Oxartis is glad to announce the completion of a pre-clinical study to evaluate the efficacy of our MVP, ProMatrix BioDerm. The study was conducted in collaboration with Study partner, ProDevLabs, with BridgePTS and Histology Services Ltd.

Methods

Test scaffolds were evaluated for effect on healing or reconstruction of full-thickness excision wounds in Yorkshire pigs. ProMatrix and two predicate products in widespread use globally, were evaluated side by side, together with no-scaffold control wounds, which recieved identical dressing (4 replicate wounds each treatment). All scaffolds were covered with a layer of Telfa semi-permeable plastic membrane, and bolstered with absorbent foam (Optifoam). Wounds were regularly redressed and monitored for 3 weeks by laser speckle for blood flow, sampled for histology. The study was terminated at 6 weeks, with mechanical and TEWL measurements of scar/neotissue outcome, and histology.

Results

Efficacy for dermal regenerative reconstruction (full-thickness skin excision assay, porcine in vivo, 6 weeks).
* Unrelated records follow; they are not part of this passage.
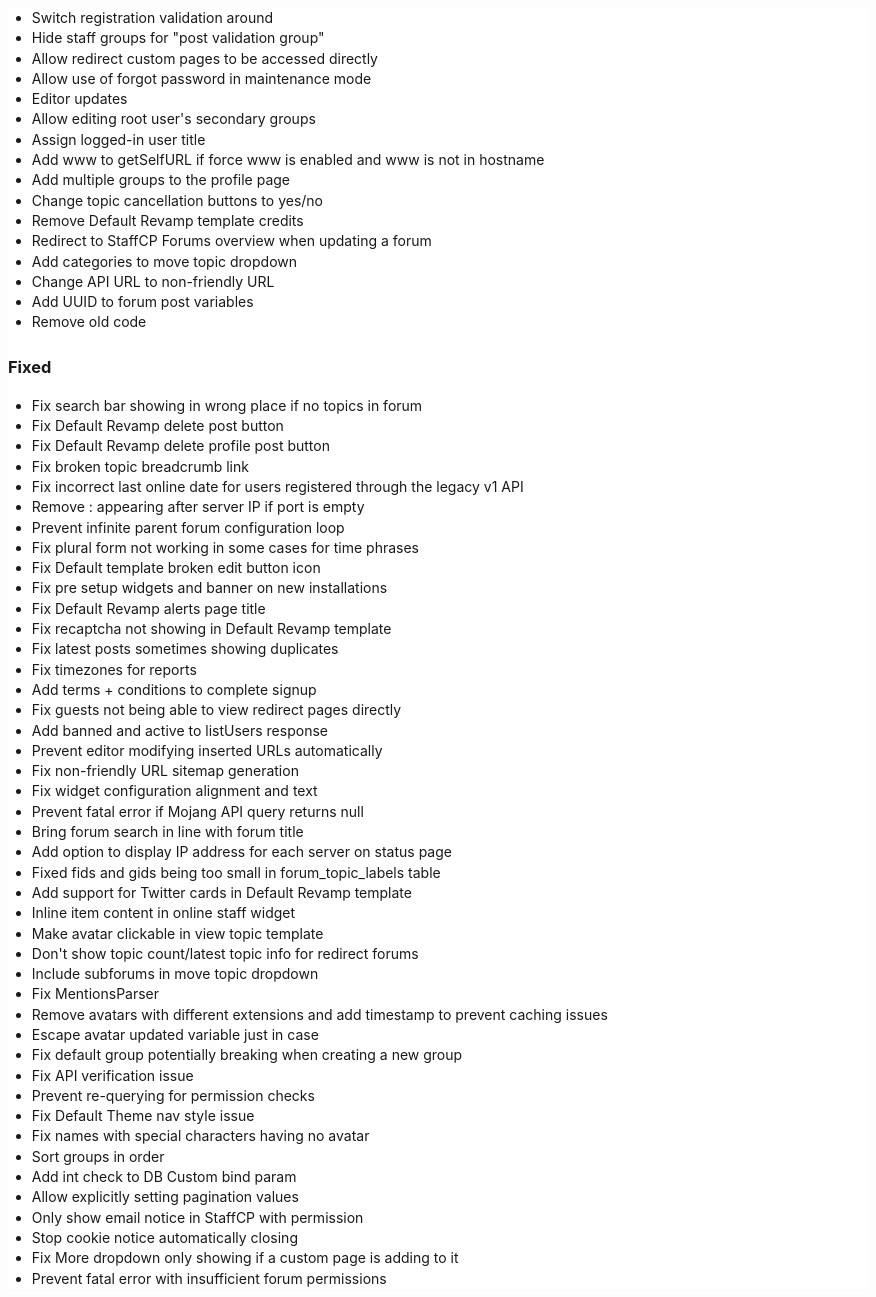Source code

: - Switch registration validation around
- Hide staff groups for "post validation group"
- Allow redirect custom pages to be accessed directly
- Allow use of forgot password in maintenance mode
- Editor updates
- Allow editing root user's secondary groups
- Assign logged-in user title
- Add www to getSelfURL if force www is enabled and www is not in hostname
- Add multiple groups to the profile page
- Change topic cancellation buttons to yes/no
- Remove Default Revamp template credits
- Redirect to StaffCP Forums overview when updating a forum
- Add categories to move topic dropdown
- Change API URL to non-friendly URL
- Add UUID to forum post variables
- Remove old code

### Fixed
- Fix search bar showing in wrong place if no topics in forum
- Fix Default Revamp delete post button
- Fix Default Revamp delete profile post button
- Fix broken topic breadcrumb link
- Fix incorrect last online date for users registered through the legacy v1 API
- Remove : appearing after server IP if port is empty
- Prevent infinite parent forum configuration loop
- Fix plural form not working in some cases for time phrases
- Fix Default template broken edit button icon
- Fix pre setup widgets and banner on new installations
- Fix Default Revamp alerts page title
- Fix recaptcha not showing in Default Revamp template
- Fix latest posts sometimes showing duplicates
- Fix timezones for reports
- Add terms + conditions to complete signup
- Fix guests not being able to view redirect pages directly
- Add banned and active to listUsers response
- Prevent editor modifying inserted URLs automatically
- Fix non-friendly URL sitemap generation
- Fix widget configuration alignment and text
- Prevent fatal error if Mojang API query returns null
- Bring forum search in line with forum title
- Add option to display IP address for each server on status page
- Fixed fids and gids being too small in forum_topic_labels table
- Add support for Twitter cards in Default Revamp template
- Inline item content in online staff widget
- Make avatar clickable in view topic template
- Don't show topic count/latest topic info for redirect forums
- Include subforums in move topic dropdown
- Fix MentionsParser
- Remove avatars with different extensions and add timestamp to prevent caching issues
- Escape avatar updated variable just in case
- Fix default group potentially breaking when creating a new group
- Fix API verification issue
- Prevent re-querying for permission checks
- Fix Default Theme nav style issue
- Fix names with special characters having no avatar
- Sort groups in order
- Add int check to DB Custom bind param
- Allow explicitly setting pagination values
- Only show email notice in StaffCP with permission
- Stop cookie notice automatically closing
- Fix More dropdown only showing if a custom page is adding to it
- Prevent fatal error with insufficient forum permissions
·       Vascularisation into scaffolds was detected from day 3, and progressively increased to day 14. significantly greater than that achieved by competitor products.

·       Epithelialisation rate (change in area/day) from day 7 to day 21, was 6 - 8 X faster than that achieved by competitor products.

·       TEWL indicating accelerated 2-9 X increased skin barrier restoration at 6 weeks over that achieved by competitor products.

·       Viscoelasticity of reconstructed skin significantly higher at 6 weeks over that achieved by competitor products. Specifically, neo-tissue showed 1.3-1.6 X greater elasticity and 0.6-0.74 X less viscous flow, that each competitor product.

·       Histological analysis revealed that at 6 weeks, the ProMatrix neo-tissue showed dispersed collagen, without formation of dense bundles seen in scar tissue.

Conclusions

The porcine full-thickness excision wound model yielded results which gave statistically significant differences between treatment groups. The healing profile with each predicate is reflective of clinical experience. PMBD treated wounds showed rapid vascularisation into the scaffold, rapid epithelial closure over the wound neo-tissue, and tissue growth. Moreover, tracts of dense and contractile scar tissue collagen were absent from the ProMatrix neo-tissue. Therefore ProMatrix appears to support regenerative tissue reconstruction without scarring.